Pictures stay out; everything else in the listing below is to be restated word for word.

== SOURCE MATERIAL ==
++++++

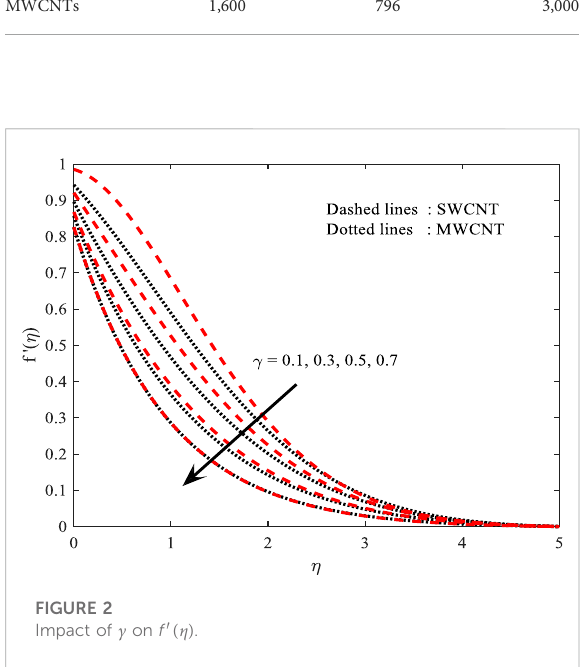
FIGURE 2 Impact of γ on f ′ ( η )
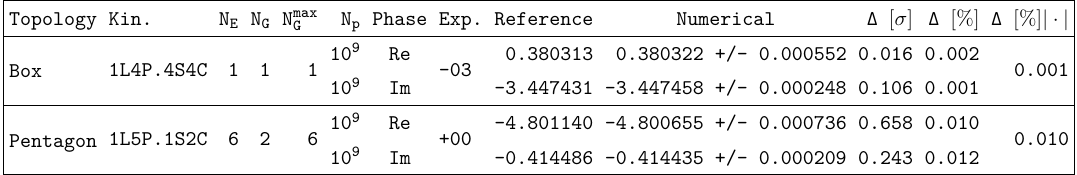
Table 7. Two scalar one-loop integrals whose infrared singularities were subtracted with local counterterms. The reference result for the box is from [32] and the pentagon result was obtained with MadLoop [80,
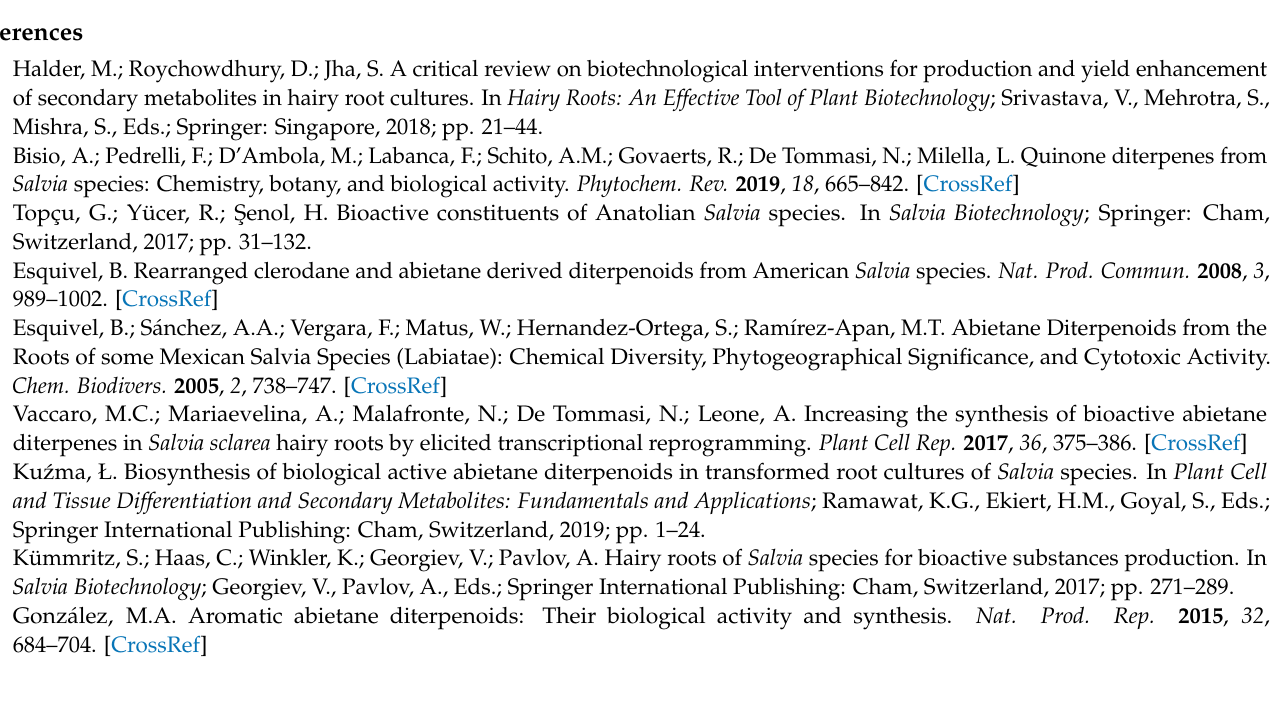
Supplementary Materials: Figure S1: Hairy root induction, Figure S2: Viability of hairy roots, Figure S3: Terpene content of hairy roots, Figure S4: Effect of different medium formulations on hairy root growth in bioreactor, Figure S5: Effect of sucrose concentration on hairy root growth, Figure S6: Growth curve of S. corrugata hairy roots, Figure S7: Medium conductivity, Table S1: Root selection after 30 days of induction from leaves explants of S. corrugata , Table S2: Daily increases of length of the principal root and branching index (number of branches in 1 month/30 days) of different clones from wild type ATCC 15834, Table S3: Daily increases of length of the principal root and branching index (number of branches in 1 month/30 days) of different clone strain LBA 9402. Table S4: Literature survey on Salvia species studied for hairy root establishment and production of secondary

++++++

== ANSWER TO THE PROBLEM ==
FIGURE 2 Impact of γ on f ′ ( η )
Table 7. Two scalar one-loop integrals whose infrared singularities were subtracted with local counterterms. The reference result for the box is from [32] and the pentagon result was obtained with MadLoop [80,
Supplementary Materials: Figure S1: Hairy root induction, Figure S2: Viability of hairy roots, Figure S3: Terpene content of hairy roots, Figure S4: Effect of different medium formulations on hairy root growth in bioreactor, Figure S5: Effect of sucrose concentration on hairy root growth, Figure S6: Growth curve of S. corrugata hairy roots, Figure S7: Medium conductivity, Table S1: Root selection after 30 days of induction from leaves explants of S. corrugata , Table S2: Daily increases of length of the principal root and branching index (number of branches in 1 month/30 days) of different clones from wild type ATCC 15834, Table S3: Daily increases of length of the principal root and branching index (number of branches in 1 month/30 days) of different clone strain LBA 9402. Table S4: Literature survey on Salvia species studied for hairy root establishment and production of secondary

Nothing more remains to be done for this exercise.